DIRECTIONS FOR THIS TASK:
Collect all lines below with the string "thumb".

=====

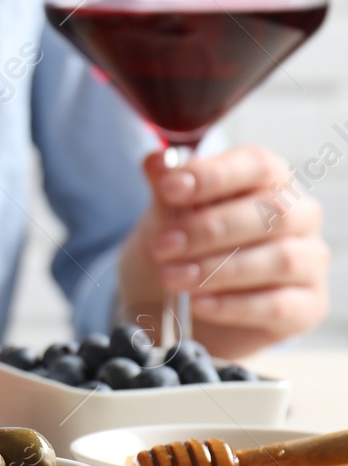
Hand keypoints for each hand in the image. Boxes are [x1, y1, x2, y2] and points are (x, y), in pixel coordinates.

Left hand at [118, 145, 328, 357]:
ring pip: (280, 259)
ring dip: (218, 269)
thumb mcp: (167, 213)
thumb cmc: (184, 244)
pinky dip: (233, 305)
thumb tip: (156, 160)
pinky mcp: (308, 305)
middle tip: (162, 245)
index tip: (170, 189)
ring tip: (172, 277)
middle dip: (210, 229)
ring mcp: (309, 261)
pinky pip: (278, 305)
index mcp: (270, 180)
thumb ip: (165, 187)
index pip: (257, 165)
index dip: (214, 175)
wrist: (185, 298)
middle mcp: (300, 215)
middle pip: (272, 212)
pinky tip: (198, 303)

=====

REPLY TO THE TASK:
thumb mcp: (167, 213)
thumb cmc: (184, 244)
thumb tip: (156, 160)
thumb ip: (165, 187)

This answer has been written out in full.